What then, if God, desiring to magnify the riches of His grace, and to honour the name and work of JESUS, should be willing to accept sinners, such as we, in the value of that holy name? What if He should propose to us that we should be allowed to stand under the shelter and under the preciousness of all that Jesus has accomplished on behalf of sinners? What if He should be willing to extinguish, as it were, the worthlessness of our names, and to substitute for that worthlessness the worthiness and preciousness of the name of JESUS?

This, God is willing to do. This is what He proposeth to us in the Gospel of His grace. He speaks to us of the death of Jesus under wrath on the accursed Tree, and says that He is willing to receive us under the redeeming power of those sufferings and that death. He speaks to us of the excellency and preciousness of the Person and character and service of JESUS, and says that He is willing to impute to us that excellency, and to accept us in it just as if it were our own.

Shall we then despise this proposal of God?
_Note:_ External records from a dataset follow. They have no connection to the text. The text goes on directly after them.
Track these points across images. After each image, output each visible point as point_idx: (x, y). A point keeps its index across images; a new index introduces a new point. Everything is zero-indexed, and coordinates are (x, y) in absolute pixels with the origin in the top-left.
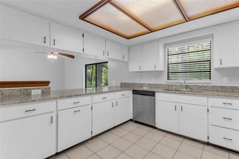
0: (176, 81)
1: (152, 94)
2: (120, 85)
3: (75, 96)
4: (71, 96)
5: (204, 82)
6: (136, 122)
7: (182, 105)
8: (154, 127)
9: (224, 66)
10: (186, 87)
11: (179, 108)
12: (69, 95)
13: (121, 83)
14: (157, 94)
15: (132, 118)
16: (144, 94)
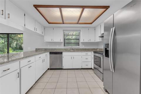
0: (69, 47)
1: (61, 53)
2: (35, 50)
3: (29, 56)
4: (27, 57)
5: (77, 47)
6: (51, 69)
7: (73, 56)
8: (62, 69)
9: (85, 41)
10: (72, 49)
11: (73, 58)
12: (26, 56)
13: (36, 49)
14: (63, 53)
15: (49, 68)
16: (56, 54)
Are we too proud, too self-righteous, too careless to cast ourselves on the grace thus proposed to us through the work of JESUS? Shall we be numbered among those of whom it is said, “Behold, ye DESPISERS, and wonder, and perish,” or shall we cast ourselves on God according to this grace, and become “ACCEPTED in the Beloved”?

Every man upon earth, as regards the future, either leans upon nothing, or leans upon something.

If he leans upon nothing, he is lost—if he leans upon something he is lost, unless that something be that which the God of Truth and Holiness proposeth, to wit, the sufferings and merits of JESUS crucified.

Such leaning, such reliance is faith—justifying faith. He who thus relies (though it may be feebly) believes, and “he that believeth shall never be confounded.” A covenant God hath said so, and He cannot lie. Is He not able to preserve, through JESUS, those whom He has accepted in JESUS? He hath said that He will preserve such even to the end. “Preserved in Christ Jesus” are words which the Scripture teaches us to use. The Holy Spirit “dwells in,” and forsakes not those who have fled to the blood of Jesus as their refuge. Christ is the Shepherd and Bishop of His believing people, and as such watches the counsels of their hearts, and the way of their steps. And soon, when Jesus shall return, they shall, in the twinkling of an eye, be changed, in body, soul and spirit, into His heavenly likeness—and then, they shall not only be perfected as regards acceptance (that they are now, the moment they believe on the Lamb of God) but they then shall be perfected absolutely. Indwelling sin that now lusteth against the Spirit, shall then no longer be found in them. They shall be like, as well as with, their Lord, and shall love, and serve and glorify Him worthily for ever.